“Do I not look so, my sweet Helen? And your mother, too, when have you seen her so well?—when do you remember her walking, as she did to-day, to the top of the great cliff of Dunluce?”

“With no other ill consequence,” said Lady Eleanor, smiling, “than a most acute attack of vanity; for I begin to fancy myself quite young again.”

“Well, Mamma, don't forget we have a visit to pay, some of these days, to Ballintray,—that's the name of the place, I think, Miss Daly resides at.”

“Yes, we really must not neglect it. There was a delicacy in her note of welcome to us here, judging that we might not be prepared for a personal visit, which prepossesses me in her favor. You promised to make our acknowledgments, but I believe you forgot all about it.”

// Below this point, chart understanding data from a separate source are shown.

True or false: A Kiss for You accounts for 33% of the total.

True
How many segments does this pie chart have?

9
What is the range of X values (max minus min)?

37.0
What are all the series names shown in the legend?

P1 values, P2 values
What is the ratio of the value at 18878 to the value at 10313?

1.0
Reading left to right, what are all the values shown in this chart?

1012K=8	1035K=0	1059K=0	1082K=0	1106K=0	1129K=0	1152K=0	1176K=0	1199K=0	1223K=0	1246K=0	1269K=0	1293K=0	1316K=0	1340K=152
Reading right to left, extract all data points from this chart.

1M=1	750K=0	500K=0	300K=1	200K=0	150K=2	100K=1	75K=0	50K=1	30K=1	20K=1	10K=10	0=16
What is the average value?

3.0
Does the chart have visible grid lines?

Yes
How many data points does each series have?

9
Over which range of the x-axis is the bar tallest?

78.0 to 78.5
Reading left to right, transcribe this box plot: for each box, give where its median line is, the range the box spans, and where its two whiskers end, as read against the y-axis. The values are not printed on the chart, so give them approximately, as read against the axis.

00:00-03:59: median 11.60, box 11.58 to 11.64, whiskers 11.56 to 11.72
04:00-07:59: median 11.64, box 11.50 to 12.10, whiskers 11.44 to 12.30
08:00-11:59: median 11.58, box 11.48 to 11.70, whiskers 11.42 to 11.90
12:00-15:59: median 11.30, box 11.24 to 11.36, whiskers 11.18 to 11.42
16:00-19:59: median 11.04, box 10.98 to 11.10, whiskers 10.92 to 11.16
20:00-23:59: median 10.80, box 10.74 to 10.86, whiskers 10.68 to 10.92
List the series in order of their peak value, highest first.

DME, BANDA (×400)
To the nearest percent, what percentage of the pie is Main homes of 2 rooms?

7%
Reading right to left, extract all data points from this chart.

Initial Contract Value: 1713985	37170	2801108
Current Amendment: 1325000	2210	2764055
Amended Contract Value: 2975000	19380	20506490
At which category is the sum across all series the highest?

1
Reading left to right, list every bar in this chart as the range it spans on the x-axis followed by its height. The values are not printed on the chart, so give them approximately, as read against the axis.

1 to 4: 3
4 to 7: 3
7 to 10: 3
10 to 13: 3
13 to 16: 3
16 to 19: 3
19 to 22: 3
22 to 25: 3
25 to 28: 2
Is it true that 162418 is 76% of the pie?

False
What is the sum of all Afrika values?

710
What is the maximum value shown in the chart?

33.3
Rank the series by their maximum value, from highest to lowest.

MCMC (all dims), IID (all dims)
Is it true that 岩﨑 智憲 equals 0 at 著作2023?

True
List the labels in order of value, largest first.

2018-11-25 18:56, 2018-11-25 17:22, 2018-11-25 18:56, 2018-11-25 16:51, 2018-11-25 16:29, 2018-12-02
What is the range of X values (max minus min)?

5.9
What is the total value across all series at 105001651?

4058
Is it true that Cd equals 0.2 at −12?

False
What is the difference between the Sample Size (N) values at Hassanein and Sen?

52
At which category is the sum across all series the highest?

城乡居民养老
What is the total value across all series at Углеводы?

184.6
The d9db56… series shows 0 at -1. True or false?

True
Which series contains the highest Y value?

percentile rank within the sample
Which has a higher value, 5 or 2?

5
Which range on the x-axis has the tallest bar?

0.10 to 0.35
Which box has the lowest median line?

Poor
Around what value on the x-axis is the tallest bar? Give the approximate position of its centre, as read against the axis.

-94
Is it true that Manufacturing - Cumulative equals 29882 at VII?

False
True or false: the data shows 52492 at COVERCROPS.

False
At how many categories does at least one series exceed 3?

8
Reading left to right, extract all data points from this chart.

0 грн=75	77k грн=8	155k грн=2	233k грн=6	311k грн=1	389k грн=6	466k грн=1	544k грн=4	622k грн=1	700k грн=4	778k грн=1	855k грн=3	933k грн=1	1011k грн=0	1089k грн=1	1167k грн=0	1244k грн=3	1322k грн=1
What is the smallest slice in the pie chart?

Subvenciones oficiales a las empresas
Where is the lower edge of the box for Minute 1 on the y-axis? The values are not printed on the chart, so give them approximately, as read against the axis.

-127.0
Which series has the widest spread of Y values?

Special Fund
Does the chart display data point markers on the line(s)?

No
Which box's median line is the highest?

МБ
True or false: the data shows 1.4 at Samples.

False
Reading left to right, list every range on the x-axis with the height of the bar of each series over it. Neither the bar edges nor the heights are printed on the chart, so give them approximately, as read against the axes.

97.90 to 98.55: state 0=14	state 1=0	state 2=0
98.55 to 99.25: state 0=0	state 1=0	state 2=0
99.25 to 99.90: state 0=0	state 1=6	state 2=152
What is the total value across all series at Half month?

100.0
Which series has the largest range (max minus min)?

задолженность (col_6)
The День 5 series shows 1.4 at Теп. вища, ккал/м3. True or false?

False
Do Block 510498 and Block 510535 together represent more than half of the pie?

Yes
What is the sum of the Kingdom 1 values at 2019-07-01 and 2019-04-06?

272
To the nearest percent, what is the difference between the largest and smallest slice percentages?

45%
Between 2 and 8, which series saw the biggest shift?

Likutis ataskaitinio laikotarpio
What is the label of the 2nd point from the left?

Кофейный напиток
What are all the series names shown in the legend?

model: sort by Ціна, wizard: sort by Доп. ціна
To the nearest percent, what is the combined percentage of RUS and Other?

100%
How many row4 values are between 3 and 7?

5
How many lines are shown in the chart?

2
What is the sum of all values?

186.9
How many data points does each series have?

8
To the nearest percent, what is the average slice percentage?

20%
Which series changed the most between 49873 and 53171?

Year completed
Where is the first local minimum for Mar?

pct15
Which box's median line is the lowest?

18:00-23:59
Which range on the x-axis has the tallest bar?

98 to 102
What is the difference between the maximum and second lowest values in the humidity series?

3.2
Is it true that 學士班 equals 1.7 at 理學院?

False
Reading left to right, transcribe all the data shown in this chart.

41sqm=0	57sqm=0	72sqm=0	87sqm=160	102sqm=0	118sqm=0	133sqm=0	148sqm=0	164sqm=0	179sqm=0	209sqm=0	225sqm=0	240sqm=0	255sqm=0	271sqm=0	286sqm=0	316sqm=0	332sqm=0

“No, not that,” said the Knight, hesitatingly; “but in the midst of so many things to do and think about, I deferred it from day to day.”

“Shall we go to-morrow, then?” cried Helen, eagerly.

“I think it were better if your father went first, lest the way should prove too long for us. I am so proud of my pedestrianism, Helen, I'll not risk any failure.”

“Be it so,” said the Knight, quietly. “And now of this other matter Bagenal presses so strongly upon us. I feel the greatest repugnance to assume any name but that I have always borne, and, I hope, not disgraced; he says we shall be objects of impertinent curiosity here to the neighborhood.”

“Ruins to dispute the honors of lionship with Dunluce,” said Lady Eleanor, smiling faintly.

“Just so; that might, however, be borne patiently; they will soon leave off talking of us when we give them little matter for speculative gossip. Besides, we are so far away from anything that could be called neighborhood.”